Sur la scène tech bruxelloise, le nom de Kazidomi truste régulièrement les colonnes de la presse écrite et son emblématique cofondatrice Emna Everard est sur tous les fronts: posts LinkedIn, quotidiens, magazines tant business que féminins. Le marketing de l’e-commerce de produits sains est plutôt bien huilé… au point que certaines mauvaises langues pensent que son exposition médiatique est inversement proportionnelle à son activité réelle. Aussi, quand la firme annonce qu’elle proposera désormais aussi des produits frais, l’information attire l’attention. A juste titre car jusqu’ici, le site de vente avait pris soin de ne pas se lancer dans ce créneau. Sur les 4.000 références proposées sur Kazidomi, on retrouvait des boissons, des compléments alimentaires ou des produits pour bébés, mais pas de produits frais.

Les coûts d’acquisition de nouveaux clients augmentent sur le marché digital.” – Alain Etienne

Ce positionnement que la start-up bruxelloise maintenait depuis son lancement n’avait rien du hasard. Il s’agissait à l’origine d’un choix “logistique”. “Au moment de lancer Kazidomi, nous avons fait le choix de proposer quelque chose de plus simple que les produits frais, détaille Alain Etienne, fondateur de Kazidomi aux côtés d’Emna Everard. Surtout que nous avions déjà en tête de nous internationaliser assez vite.

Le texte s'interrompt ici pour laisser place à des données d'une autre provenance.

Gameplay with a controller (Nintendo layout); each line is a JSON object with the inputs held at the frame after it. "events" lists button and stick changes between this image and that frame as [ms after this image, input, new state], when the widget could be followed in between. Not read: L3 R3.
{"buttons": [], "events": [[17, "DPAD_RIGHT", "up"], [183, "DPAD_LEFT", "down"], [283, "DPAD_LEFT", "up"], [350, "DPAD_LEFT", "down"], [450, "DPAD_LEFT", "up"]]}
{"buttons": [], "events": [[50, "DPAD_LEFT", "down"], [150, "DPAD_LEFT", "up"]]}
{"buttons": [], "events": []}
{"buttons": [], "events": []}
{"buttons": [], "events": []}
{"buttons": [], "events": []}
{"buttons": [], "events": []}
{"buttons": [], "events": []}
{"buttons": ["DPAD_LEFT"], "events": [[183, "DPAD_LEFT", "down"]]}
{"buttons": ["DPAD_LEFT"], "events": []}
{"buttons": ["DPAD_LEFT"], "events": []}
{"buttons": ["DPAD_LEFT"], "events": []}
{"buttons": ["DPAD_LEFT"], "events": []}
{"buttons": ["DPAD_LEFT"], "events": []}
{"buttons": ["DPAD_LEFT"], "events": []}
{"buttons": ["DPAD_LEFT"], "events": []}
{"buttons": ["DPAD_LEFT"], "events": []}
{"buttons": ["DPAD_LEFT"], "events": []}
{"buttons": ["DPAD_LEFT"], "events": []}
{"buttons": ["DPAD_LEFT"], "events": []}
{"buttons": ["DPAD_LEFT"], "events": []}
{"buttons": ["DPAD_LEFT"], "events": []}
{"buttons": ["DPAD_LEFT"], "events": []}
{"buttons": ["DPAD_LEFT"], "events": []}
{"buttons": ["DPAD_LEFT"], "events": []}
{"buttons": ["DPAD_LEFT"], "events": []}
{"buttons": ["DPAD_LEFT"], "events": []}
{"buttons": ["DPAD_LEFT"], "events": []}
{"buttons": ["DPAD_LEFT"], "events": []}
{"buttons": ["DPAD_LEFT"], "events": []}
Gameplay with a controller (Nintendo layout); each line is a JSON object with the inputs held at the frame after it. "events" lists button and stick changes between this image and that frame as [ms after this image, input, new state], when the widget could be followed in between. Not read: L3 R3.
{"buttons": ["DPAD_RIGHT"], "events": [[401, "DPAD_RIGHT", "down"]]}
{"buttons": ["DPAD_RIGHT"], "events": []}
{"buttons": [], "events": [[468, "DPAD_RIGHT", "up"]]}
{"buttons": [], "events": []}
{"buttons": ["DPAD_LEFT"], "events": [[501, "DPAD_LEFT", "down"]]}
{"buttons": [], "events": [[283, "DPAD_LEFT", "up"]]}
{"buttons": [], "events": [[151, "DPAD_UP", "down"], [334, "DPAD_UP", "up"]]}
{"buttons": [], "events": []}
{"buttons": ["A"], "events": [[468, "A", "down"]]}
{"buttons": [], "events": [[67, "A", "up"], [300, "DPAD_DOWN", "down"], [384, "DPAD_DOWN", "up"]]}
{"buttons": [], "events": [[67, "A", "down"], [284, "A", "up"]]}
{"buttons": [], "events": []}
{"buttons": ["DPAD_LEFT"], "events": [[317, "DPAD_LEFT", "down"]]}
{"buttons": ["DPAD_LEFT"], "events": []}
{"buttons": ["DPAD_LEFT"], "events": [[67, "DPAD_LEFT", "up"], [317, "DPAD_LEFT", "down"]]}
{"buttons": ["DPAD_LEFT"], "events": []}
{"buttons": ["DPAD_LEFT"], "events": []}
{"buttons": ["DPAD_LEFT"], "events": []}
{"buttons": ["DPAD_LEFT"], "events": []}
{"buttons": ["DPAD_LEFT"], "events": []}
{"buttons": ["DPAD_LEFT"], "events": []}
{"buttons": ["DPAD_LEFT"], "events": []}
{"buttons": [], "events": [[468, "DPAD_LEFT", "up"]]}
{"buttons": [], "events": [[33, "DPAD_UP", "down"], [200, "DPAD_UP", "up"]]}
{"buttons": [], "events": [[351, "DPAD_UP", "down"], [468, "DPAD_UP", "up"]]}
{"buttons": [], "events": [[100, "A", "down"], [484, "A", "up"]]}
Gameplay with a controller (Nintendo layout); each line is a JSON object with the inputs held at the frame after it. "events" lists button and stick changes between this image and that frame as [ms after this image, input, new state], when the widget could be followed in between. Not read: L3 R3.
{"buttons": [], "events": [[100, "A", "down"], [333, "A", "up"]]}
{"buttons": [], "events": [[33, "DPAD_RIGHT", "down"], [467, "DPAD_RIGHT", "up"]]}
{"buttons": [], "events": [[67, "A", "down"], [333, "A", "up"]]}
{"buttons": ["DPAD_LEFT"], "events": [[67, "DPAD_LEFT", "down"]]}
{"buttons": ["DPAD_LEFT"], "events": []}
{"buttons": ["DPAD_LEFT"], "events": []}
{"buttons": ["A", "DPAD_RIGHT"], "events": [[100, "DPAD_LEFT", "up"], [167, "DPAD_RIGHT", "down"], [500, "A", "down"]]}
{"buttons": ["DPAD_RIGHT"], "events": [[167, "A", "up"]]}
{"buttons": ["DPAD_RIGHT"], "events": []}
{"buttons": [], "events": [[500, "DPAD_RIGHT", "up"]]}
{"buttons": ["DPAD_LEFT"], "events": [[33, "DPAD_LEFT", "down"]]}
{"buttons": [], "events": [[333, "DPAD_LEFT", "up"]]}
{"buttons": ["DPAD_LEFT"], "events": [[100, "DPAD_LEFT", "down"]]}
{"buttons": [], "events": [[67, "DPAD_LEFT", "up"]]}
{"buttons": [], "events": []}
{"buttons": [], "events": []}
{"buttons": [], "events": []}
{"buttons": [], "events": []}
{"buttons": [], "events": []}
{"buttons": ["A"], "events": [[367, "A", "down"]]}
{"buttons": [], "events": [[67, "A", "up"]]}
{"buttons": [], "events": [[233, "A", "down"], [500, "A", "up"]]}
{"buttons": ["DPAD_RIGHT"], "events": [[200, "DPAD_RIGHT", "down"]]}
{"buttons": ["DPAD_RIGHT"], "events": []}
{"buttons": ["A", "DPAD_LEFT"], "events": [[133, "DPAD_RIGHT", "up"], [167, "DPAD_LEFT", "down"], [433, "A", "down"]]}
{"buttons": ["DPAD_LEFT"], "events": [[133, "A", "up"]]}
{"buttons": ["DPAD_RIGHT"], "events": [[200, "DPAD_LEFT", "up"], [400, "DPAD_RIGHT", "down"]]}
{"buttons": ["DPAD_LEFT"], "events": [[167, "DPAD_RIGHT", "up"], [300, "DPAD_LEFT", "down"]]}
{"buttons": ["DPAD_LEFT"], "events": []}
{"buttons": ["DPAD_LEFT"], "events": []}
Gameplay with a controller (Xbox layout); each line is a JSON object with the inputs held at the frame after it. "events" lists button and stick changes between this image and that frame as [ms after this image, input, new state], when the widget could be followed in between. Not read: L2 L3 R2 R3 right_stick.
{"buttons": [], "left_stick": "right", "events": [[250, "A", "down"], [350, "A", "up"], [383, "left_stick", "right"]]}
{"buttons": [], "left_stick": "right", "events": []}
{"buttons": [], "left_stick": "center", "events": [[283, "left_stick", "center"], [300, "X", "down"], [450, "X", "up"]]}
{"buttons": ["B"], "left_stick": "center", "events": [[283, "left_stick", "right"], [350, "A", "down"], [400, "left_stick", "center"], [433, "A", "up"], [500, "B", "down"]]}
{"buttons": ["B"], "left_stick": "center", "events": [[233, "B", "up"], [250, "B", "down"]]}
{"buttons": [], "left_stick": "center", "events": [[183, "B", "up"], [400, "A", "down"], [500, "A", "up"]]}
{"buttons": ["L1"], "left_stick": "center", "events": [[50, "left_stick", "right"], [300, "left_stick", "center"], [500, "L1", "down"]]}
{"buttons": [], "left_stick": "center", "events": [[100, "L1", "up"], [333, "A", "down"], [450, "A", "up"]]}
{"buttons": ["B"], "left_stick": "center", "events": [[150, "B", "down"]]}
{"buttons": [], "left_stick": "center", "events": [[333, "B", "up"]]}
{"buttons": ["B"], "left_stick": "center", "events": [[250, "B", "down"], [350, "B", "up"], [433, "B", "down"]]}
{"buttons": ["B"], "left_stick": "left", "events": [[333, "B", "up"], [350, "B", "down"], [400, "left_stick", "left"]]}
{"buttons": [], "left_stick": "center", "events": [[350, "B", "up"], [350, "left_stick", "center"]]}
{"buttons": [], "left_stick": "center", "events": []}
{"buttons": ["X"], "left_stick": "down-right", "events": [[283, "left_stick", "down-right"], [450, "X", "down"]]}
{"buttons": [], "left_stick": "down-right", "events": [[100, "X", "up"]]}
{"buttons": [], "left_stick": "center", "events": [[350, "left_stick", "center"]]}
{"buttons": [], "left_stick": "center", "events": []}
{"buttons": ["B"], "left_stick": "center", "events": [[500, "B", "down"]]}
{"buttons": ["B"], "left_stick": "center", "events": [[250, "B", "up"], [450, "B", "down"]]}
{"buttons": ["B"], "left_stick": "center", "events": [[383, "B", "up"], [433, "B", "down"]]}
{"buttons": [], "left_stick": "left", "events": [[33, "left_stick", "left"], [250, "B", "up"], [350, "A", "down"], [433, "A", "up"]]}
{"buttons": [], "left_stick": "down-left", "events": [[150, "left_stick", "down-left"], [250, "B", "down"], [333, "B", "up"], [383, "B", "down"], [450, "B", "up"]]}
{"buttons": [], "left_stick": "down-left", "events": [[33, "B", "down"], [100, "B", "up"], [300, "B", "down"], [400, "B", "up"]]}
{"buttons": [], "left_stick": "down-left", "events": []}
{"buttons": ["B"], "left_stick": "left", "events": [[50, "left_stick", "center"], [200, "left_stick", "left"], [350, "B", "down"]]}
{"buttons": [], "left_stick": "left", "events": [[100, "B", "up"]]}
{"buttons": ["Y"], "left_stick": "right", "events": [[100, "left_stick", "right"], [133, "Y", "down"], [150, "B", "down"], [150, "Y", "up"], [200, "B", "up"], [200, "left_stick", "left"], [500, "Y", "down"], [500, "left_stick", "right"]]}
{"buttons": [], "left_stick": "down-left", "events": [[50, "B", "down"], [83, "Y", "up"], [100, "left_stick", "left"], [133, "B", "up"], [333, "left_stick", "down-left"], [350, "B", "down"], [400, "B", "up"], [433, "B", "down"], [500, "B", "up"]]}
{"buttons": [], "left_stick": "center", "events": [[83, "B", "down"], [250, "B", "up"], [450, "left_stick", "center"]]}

Or, le frais nécessite plutôt une approche locale. Nous voulions aller chercher des clients partout et travailler la notoriété de notre marque.”

Pour quelle raison, dès lors, le site a-t-il alors tout récemment ajouté le frais dans son assortiment? L’évolution du marché y serait propice, avec l’arrivée de toujours plus d’acteurs sur ce créneau, comme des distributeurs, des acteurs de la livraison ultra- express comme Gorillas (en 15 minutes) ou des acteurs du bio comme eFarmz ou Eat’s Local. Sans oublier la demande du consommateur qui, depuis les confinements, semble désormais moins réticent à commander ses légumes ou son fromage sur le net.

Alain Etienne
Alain Etienne© PG

“One-stop” shopping

Si les circonstances de marché sont aujourd’hui nettement plus favorables aux commandes en ligne de produits frais, c’est également dans les besoins de Kazidomi qu’il faut aller chercher les raisons de ce changement. “On veut continuer de faciliter la vie de nos clients”, insiste Alain Etienne. Car jusqu’ici, les habitués de Kazidomi pouvaient acheter une partie de leurs produits sur Kazidomi (épicerie, boissons, cosmétiques, compléments alimentaires, produits bébés, etc.) mais devaient se tourner vers d’autres sites pour leurs fruits, leurs légumes ou leurs fromages, par exemple. Pas pratique… Surtout qu’un acteur comme eFarmz, de son côté, propose de plus en plus de produits comparables au site d’Emna Everard et Alain Etienne. Proposer autant que possible un “one-stop” shopping constitue dès lors un enjeu pour le site d’e-commerce s’il ne veut pas perdre les internautes qui cherchent la facilité et commandent leur frais ailleurs.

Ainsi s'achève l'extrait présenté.